Activity:
Each record here should be printed again exactly; please leave its pictures out.

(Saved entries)
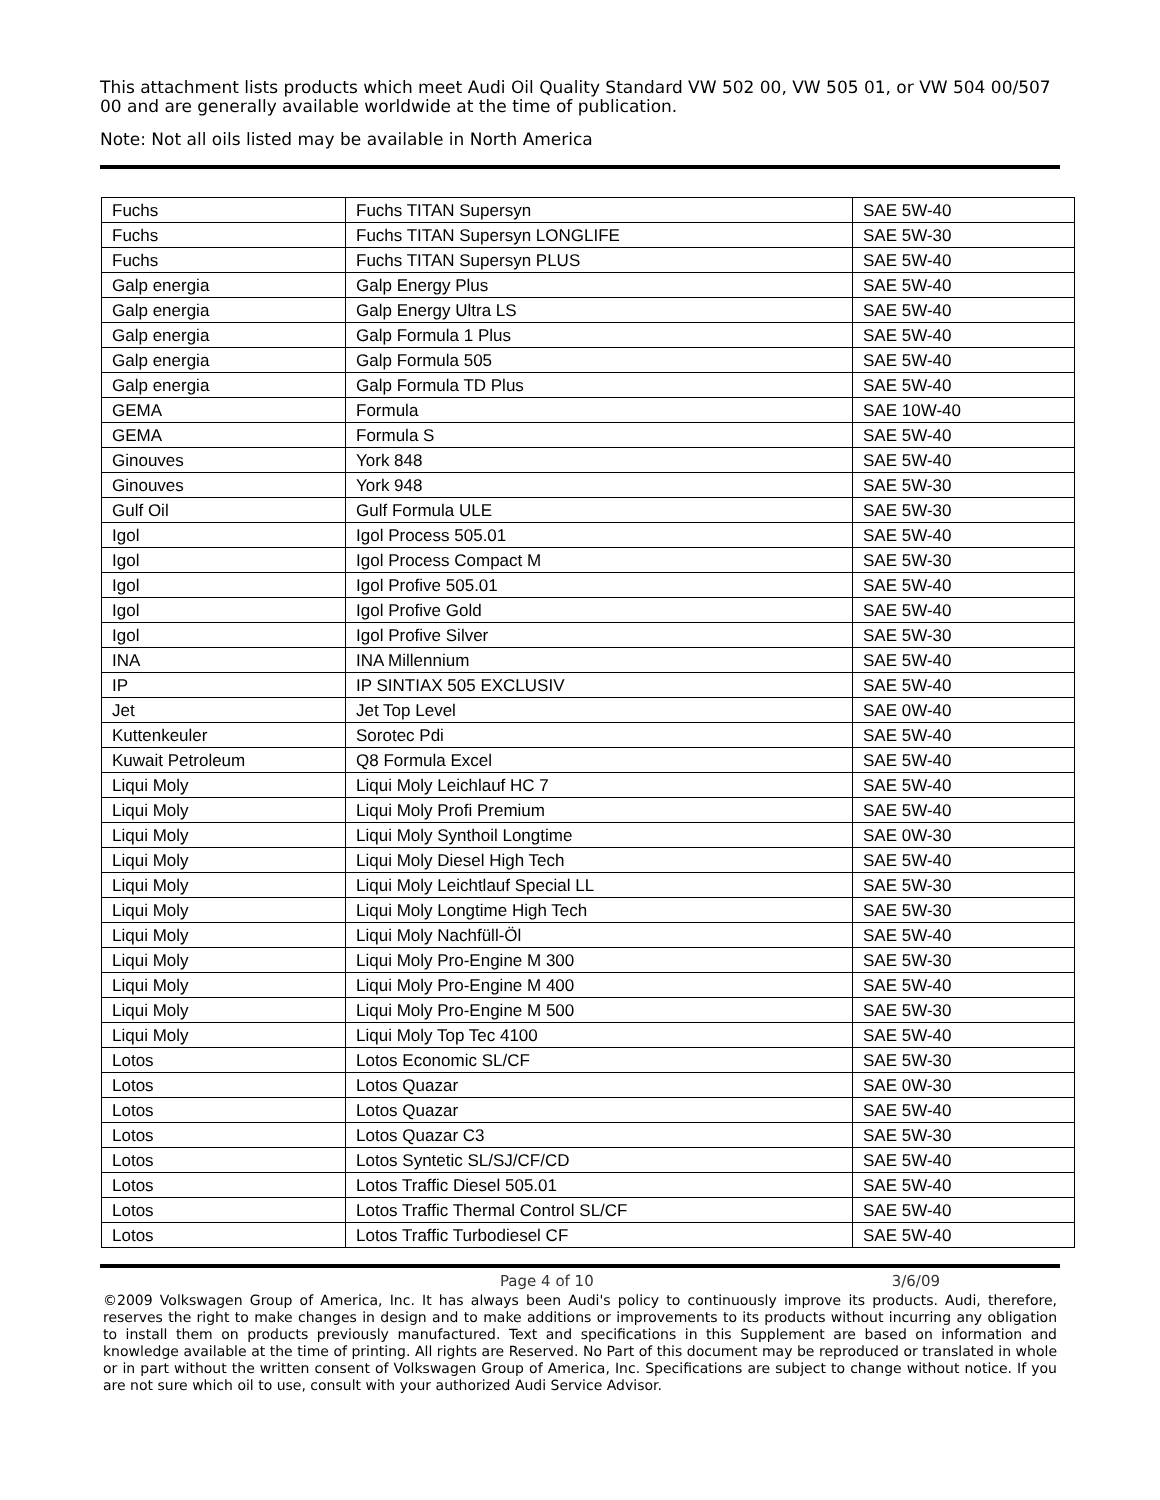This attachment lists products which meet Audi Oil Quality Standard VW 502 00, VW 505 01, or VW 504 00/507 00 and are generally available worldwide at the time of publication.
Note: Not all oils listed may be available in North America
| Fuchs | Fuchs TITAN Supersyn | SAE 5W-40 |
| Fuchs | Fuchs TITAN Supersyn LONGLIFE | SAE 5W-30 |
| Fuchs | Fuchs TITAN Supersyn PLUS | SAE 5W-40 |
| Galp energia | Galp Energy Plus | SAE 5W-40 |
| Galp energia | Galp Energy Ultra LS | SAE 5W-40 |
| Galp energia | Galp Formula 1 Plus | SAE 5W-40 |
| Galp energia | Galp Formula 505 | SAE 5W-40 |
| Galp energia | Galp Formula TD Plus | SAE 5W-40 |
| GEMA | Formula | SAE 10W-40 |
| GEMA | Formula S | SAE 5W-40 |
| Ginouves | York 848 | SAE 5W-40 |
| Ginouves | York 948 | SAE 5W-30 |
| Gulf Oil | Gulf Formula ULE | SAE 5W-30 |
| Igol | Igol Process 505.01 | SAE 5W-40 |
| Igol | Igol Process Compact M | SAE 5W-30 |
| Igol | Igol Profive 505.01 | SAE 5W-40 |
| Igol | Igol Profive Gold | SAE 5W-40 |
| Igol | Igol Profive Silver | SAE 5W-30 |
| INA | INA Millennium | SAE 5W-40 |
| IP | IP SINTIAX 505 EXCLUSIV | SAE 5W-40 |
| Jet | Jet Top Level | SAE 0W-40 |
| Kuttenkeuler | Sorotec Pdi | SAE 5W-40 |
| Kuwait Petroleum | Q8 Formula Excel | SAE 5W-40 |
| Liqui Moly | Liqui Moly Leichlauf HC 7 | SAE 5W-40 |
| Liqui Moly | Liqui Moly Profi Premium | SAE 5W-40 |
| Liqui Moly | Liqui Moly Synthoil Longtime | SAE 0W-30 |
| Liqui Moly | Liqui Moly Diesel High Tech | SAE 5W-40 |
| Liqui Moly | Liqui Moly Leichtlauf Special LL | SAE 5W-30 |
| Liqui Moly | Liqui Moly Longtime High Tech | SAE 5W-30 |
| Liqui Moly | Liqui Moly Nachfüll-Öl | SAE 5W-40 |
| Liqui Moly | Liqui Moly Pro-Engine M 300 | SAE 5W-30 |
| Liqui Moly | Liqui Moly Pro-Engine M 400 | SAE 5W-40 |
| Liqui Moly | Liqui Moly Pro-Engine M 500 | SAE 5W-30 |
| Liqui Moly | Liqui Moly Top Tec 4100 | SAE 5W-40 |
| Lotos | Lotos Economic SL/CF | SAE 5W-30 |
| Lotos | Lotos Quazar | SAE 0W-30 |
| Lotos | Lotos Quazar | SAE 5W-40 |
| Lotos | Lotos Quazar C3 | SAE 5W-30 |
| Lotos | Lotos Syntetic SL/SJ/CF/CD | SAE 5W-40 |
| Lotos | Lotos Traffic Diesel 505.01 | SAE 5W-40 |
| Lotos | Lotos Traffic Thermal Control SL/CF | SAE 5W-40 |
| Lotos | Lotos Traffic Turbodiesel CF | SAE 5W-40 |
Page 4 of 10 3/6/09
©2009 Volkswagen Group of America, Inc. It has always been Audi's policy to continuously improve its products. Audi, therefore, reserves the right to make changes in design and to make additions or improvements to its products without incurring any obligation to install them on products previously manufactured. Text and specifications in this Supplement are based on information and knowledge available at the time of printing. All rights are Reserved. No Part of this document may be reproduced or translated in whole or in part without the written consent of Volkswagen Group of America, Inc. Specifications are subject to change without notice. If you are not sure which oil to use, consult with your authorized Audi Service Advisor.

Output for this exercise:
This attachment lists products which meet Audi Oil Quality Standard VW 502 00, VW 505 01, or VW 504 00/507 00 and are generally available worldwide at the time of publication.
Note: Not all oils listed may be available in North America
| Fuchs | Fuchs TITAN Supersyn | SAE 5W-40 |
| Fuchs | Fuchs TITAN Supersyn LONGLIFE | SAE 5W-30 |
| Fuchs | Fuchs TITAN Supersyn PLUS | SAE 5W-40 |
| Galp energia | Galp Energy Plus | SAE 5W-40 |
| Galp energia | Galp Energy Ultra LS | SAE 5W-40 |
| Galp energia | Galp Formula 1 Plus | SAE 5W-40 |
| Galp energia | Galp Formula 505 | SAE 5W-40 |
| Galp energia | Galp Formula TD Plus | SAE 5W-40 |
| GEMA | Formula | SAE 10W-40 |
| GEMA | Formula S | SAE 5W-40 |
| Ginouves | York 848 | SAE 5W-40 |
| Ginouves | York 948 | SAE 5W-30 |
| Gulf Oil | Gulf Formula ULE | SAE 5W-30 |
| Igol | Igol Process 505.01 | SAE 5W-40 |
| Igol | Igol Process Compact M | SAE 5W-30 |
| Igol | Igol Profive 505.01 | SAE 5W-40 |
| Igol | Igol Profive Gold | SAE 5W-40 |
| Igol | Igol Profive Silver | SAE 5W-30 |
| INA | INA Millennium | SAE 5W-40 |
| IP | IP SINTIAX 505 EXCLUSIV | SAE 5W-40 |
| Jet | Jet Top Level | SAE 0W-40 |
| Kuttenkeuler | Sorotec Pdi | SAE 5W-40 |
| Kuwait Petroleum | Q8 Formula Excel | SAE 5W-40 |
| Liqui Moly | Liqui Moly Leichlauf HC 7 | SAE 5W-40 |
| Liqui Moly | Liqui Moly Profi Premium | SAE 5W-40 |
| Liqui Moly | Liqui Moly Synthoil Longtime | SAE 0W-30 |
| Liqui Moly | Liqui Moly Diesel High Tech | SAE 5W-40 |
| Liqui Moly | Liqui Moly Leichtlauf Special LL | SAE 5W-30 |
| Liqui Moly | Liqui Moly Longtime High Tech | SAE 5W-30 |
| Liqui Moly | Liqui Moly Nachfüll-Öl | SAE 5W-40 |
| Liqui Moly | Liqui Moly Pro-Engine M 300 | SAE 5W-30 |
| Liqui Moly | Liqui Moly Pro-Engine M 400 | SAE 5W-40 |
| Liqui Moly | Liqui Moly Pro-Engine M 500 | SAE 5W-30 |
| Liqui Moly | Liqui Moly Top Tec 4100 | SAE 5W-40 |
| Lotos | Lotos Economic SL/CF | SAE 5W-30 |
| Lotos | Lotos Quazar | SAE 0W-30 |
| Lotos | Lotos Quazar | SAE 5W-40 |
| Lotos | Lotos Quazar C3 | SAE 5W-30 |
| Lotos | Lotos Syntetic SL/SJ/CF/CD | SAE 5W-40 |
| Lotos | Lotos Traffic Diesel 505.01 | SAE 5W-40 |
| Lotos | Lotos Traffic Thermal Control SL/CF | SAE 5W-40 |
| Lotos | Lotos Traffic Turbodiesel CF | SAE 5W-40 |
Page 4 of 10 3/6/09
©2009 Volkswagen Group of America, Inc. It has always been Audi's policy to continuously improve its products. Audi, therefore, reserves the right to make changes in design and to make additions or improvements to its products without incurring any obligation to install them on products previously manufactured. Text and specifications in this Supplement are based on information and knowledge available at the time of printing. All rights are Reserved. No Part of this document may be reproduced or translated in whole or in part without the written consent of Volkswagen Group of America, Inc. Specifications are subject to change without notice. If you are not sure which oil to use, consult with your authorized Audi Service Advisor.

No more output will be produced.